第6話
「うーおーー! ちょーハッピーエンドじゃん!」
航たちが映画館に入った後、映画館の屋根にある看板の上に腰掛けたリースが叫ぶ。
『だねー』
リースの横に座るフウ、さらにその横のサンが揃って頷いた。
「結局、私たちは何にも出来なかったけどね」
「まー、でも、笑顔は見れたし、幸せそうだったし、綺麗な青い空を見せることにも成功したからよかったよ」
「だねっ。幸せそうだったよね」
「うん。だから大成功だ。なんとかなった」
言って、フウは嬉しそうに微笑む。
「うん。なんとかなったね」
頷いた、サンからも笑みがこぼれた。
「あれだ。終わりよければすべてよしってやつだな」
リースも満足そうに笑う。
「それに、よく考えたら、散歩に行かせたのは私たちだし、交番に行かせたのもそうだから、大活躍といっても過言ではないのかも」
「確かに。そうなると今日のMVPは、五千円を拾わせて、交番に行くきっかけを作ったリースかな」
「うん。天使の私たちも真っ青な大活躍だったね」
「えと、これは、喜ぶ……ところ?」
リースが小首を傾げ尋ねた。
『もちろん』
二人揃って頷いて、さらにサンが付け加える。
「だって、航の笑顔が見れて嬉しかったでしょ?」
「まぁ……そうか。そうだな……うむ。じゃ!」
気合一発。羽を一度大きくはためかせて立ち上がると、リースは二人のほうにビシッと人差し指を向け、歓喜の叫び声を上げた。
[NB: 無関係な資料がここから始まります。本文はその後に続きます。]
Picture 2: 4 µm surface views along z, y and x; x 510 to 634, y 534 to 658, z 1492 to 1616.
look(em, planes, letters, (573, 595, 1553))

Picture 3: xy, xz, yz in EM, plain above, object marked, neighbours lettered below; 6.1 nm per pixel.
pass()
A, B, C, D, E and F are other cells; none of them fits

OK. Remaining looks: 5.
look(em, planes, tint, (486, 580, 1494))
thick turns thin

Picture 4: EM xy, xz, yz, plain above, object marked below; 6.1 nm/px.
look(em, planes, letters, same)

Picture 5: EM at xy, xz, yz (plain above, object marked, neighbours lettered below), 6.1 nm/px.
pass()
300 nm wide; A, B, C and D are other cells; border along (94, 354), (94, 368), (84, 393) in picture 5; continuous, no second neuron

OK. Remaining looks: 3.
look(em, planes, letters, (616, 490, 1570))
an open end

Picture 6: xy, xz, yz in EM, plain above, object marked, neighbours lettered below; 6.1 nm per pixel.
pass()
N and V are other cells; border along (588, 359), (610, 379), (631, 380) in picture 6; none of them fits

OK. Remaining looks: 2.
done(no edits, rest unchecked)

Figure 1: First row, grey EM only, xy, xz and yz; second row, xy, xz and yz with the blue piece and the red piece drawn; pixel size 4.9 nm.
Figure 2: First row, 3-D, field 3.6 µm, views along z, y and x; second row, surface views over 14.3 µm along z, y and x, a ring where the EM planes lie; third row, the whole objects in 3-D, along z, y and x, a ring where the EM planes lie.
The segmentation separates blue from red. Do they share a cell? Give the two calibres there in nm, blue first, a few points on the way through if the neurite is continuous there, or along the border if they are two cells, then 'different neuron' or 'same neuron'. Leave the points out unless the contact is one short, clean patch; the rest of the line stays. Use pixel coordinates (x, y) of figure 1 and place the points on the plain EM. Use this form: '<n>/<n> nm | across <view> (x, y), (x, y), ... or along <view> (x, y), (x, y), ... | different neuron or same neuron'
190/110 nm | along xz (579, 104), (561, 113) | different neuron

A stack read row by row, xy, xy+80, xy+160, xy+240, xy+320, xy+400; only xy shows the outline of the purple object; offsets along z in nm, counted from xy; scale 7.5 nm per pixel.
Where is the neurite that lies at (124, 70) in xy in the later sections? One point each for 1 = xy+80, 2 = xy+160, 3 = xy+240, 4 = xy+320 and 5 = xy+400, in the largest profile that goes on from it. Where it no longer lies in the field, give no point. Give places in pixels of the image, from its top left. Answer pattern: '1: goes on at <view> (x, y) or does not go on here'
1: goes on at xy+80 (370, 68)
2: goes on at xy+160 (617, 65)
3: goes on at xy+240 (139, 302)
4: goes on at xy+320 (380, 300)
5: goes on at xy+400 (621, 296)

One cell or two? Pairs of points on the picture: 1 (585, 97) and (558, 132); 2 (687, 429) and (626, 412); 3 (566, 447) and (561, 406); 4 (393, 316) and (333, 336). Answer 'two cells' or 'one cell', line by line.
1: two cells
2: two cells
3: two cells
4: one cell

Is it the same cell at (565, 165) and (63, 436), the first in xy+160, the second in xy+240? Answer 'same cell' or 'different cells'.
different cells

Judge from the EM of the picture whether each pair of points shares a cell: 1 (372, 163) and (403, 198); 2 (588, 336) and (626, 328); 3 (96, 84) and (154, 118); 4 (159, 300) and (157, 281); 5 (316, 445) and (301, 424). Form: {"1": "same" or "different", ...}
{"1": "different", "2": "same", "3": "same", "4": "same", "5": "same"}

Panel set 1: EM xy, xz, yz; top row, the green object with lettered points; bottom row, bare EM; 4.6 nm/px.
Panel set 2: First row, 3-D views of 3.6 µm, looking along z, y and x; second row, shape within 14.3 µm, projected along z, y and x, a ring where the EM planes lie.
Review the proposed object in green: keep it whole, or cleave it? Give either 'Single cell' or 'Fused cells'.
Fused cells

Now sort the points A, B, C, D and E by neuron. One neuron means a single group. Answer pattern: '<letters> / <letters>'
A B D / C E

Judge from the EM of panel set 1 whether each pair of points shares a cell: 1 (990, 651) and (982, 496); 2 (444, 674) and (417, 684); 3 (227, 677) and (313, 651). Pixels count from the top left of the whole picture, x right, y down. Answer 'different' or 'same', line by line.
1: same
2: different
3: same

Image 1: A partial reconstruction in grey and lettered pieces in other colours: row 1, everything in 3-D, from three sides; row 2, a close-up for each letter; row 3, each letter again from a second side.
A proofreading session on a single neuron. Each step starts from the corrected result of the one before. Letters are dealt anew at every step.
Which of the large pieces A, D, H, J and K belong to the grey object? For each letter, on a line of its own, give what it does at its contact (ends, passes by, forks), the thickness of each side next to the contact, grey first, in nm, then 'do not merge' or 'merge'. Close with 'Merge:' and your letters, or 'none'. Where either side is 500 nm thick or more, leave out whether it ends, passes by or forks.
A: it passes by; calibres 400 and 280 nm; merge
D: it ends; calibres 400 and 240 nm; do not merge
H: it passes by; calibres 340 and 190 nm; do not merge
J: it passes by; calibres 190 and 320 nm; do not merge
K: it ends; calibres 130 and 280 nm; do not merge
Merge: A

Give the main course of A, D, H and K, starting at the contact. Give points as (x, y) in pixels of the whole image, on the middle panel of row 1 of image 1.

「さぁ~すぅ~がっ、大悪魔リース様! へっぽこ天使見習い共、俺様の実力に恐れ慄いただろっ」
「うん。凄い。流石リース様。ぱちぱちぱち」
ぱちぱちと口で言いながらフウは拍手する。
「リースちゃん、ちょー凄い! かっこいい。ぱちぱちぱち」
サンもぱちぱち言いながら拍手をする。
「実はちょっと馬鹿にしてるだろ?」
言って、リースはその場に寝転がった。
「そんなことないよ」
フウも横になる。
そんな二人に釣られるように、サンも寝転がった。
三人は一緒に空を仰ぐ。
空を眺める三人はとても幸せそうな笑顔を咲かせていた。
幸せだった。とても幸せだった。
三人は航を幸せにして、それ以上の幸せを航から貰った。
だから……
誰よりも美しい空を眺めながらフウが言う。
「じゃあ、そろそろ次のお仕事に行こうか」
「うん。幸せの押し売りをして、青い空の作り方を教えてあげよう」
サンが笑顔のまま頷く。
「じゃ、俺様もくっついていって、お仕事しよっと」
リースも楽しそうに笑った。
そして三人はそれぞれの翼を広げて、飛び立つ。
新しい幸せを届け、青い空の作り方を教えるために。
それは誰のためでもなく、自分たちの幸せのため。